■ **Records for this exercise**:
════════

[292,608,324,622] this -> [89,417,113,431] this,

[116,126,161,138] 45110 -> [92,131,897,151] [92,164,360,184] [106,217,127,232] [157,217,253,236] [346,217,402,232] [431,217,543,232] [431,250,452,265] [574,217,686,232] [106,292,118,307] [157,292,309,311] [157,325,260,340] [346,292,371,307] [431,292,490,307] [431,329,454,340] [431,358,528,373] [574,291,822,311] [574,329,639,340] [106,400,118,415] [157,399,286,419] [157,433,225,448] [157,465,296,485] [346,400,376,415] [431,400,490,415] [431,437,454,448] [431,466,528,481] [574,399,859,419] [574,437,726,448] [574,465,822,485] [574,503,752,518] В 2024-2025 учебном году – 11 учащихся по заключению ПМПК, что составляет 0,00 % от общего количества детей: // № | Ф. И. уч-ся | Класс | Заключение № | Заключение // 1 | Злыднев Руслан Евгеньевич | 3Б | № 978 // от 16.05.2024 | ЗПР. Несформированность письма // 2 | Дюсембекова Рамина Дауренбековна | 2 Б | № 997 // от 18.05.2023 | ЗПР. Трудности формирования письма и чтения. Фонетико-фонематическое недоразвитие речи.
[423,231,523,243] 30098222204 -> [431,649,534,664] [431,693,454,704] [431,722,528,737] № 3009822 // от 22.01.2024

════════

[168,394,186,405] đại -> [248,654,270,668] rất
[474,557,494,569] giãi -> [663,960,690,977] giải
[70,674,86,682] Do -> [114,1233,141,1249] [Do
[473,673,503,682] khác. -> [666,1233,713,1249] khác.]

════════

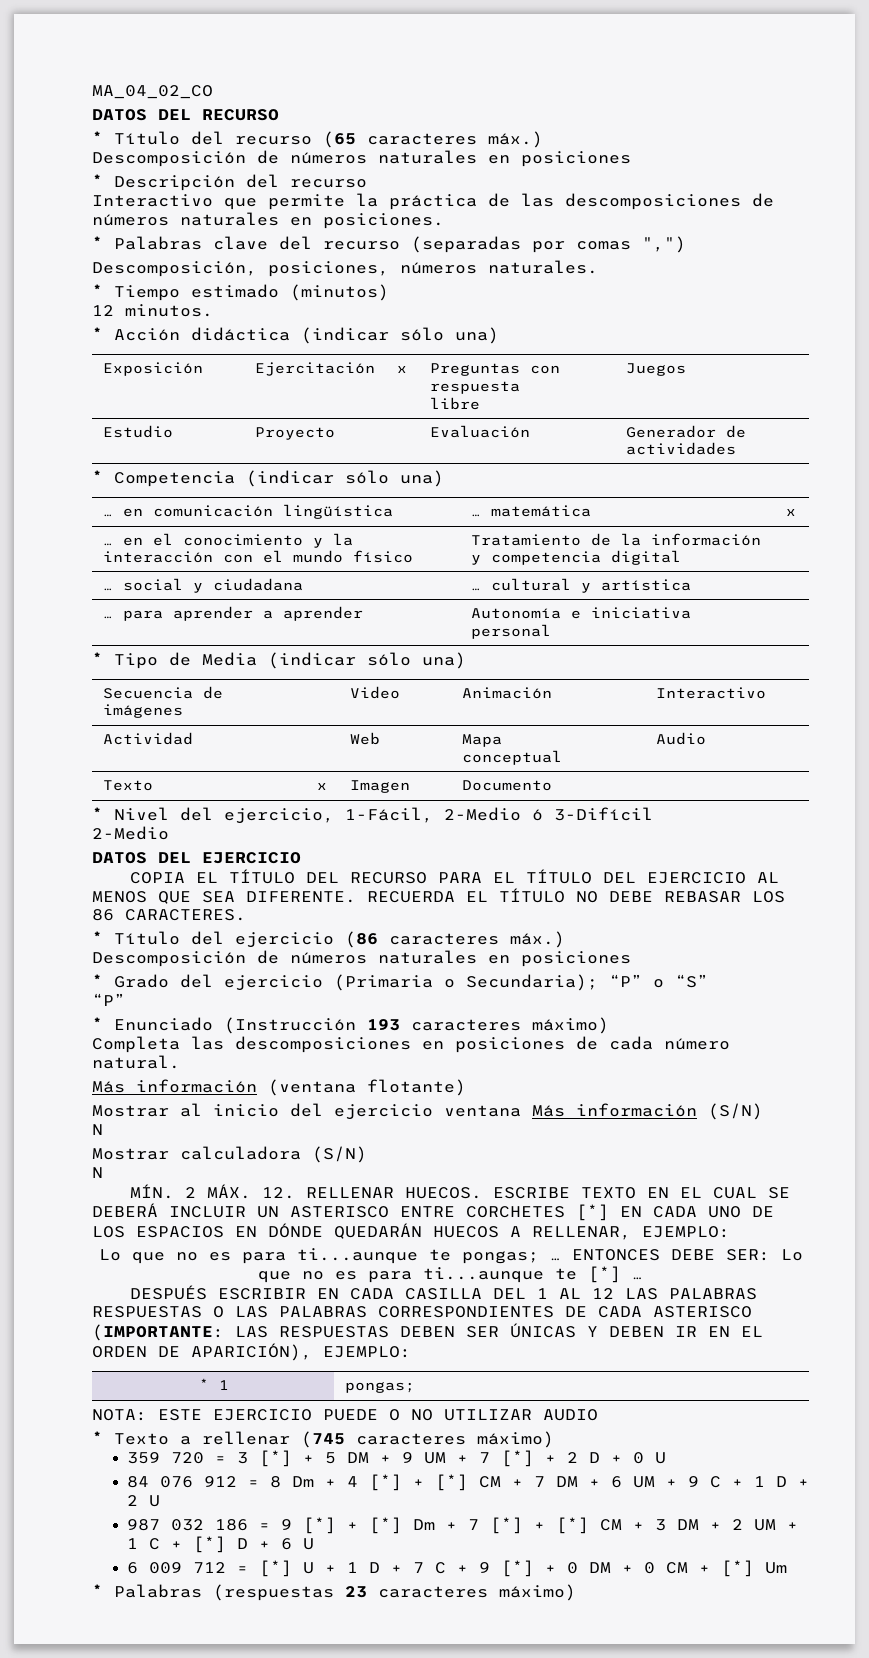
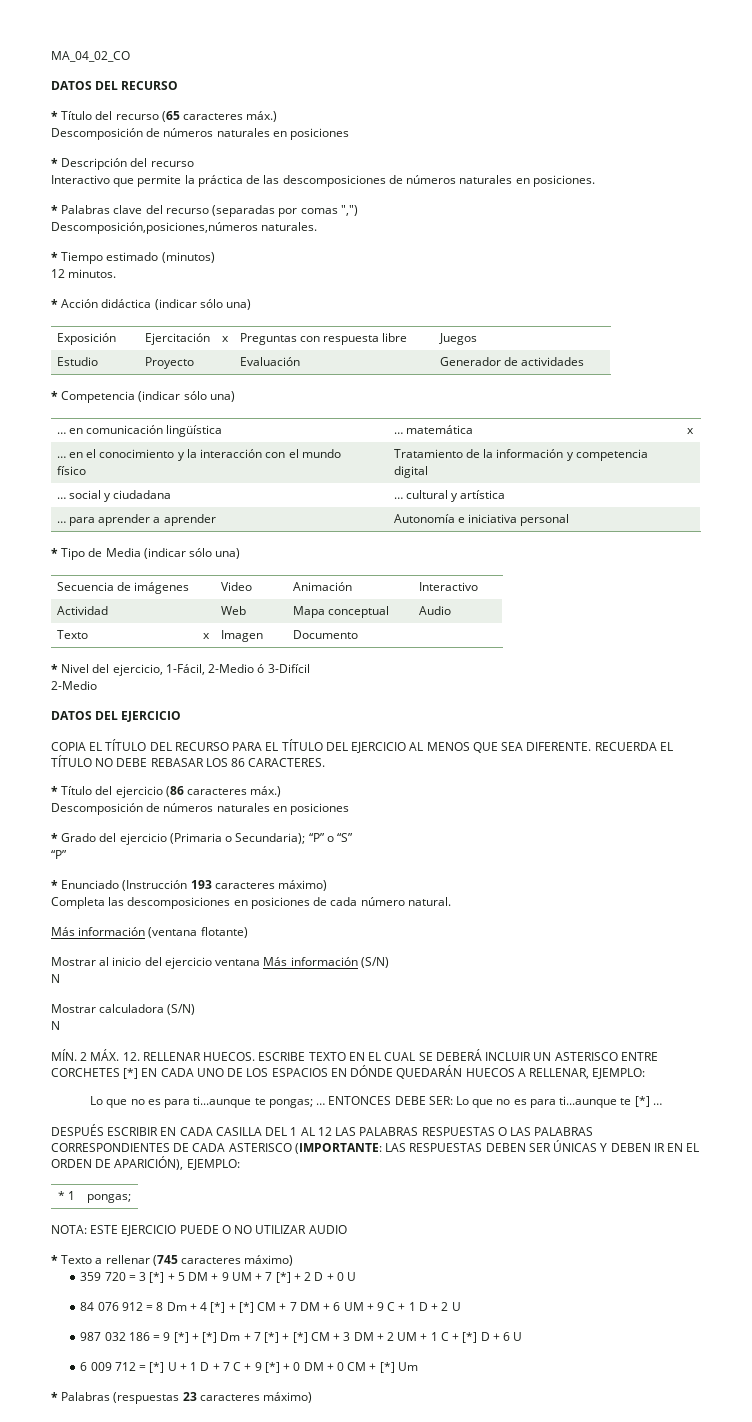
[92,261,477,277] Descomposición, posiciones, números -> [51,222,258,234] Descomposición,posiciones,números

════════

■ **Exercise instructions**:
Whatever else the listing above holds, retype exactly only the lines from the one containing "[70,674,86,682] Do -> [114,1233,141,1249] [Do" to the one containing "[473,673,503,682] khác. ->", both ends kept.

■ **Result of the task**:
[70,674,86,682] Do -> [114,1233,141,1249] [Do
[473,673,503,682] khác. -> [666,1233,713,1249] khác.]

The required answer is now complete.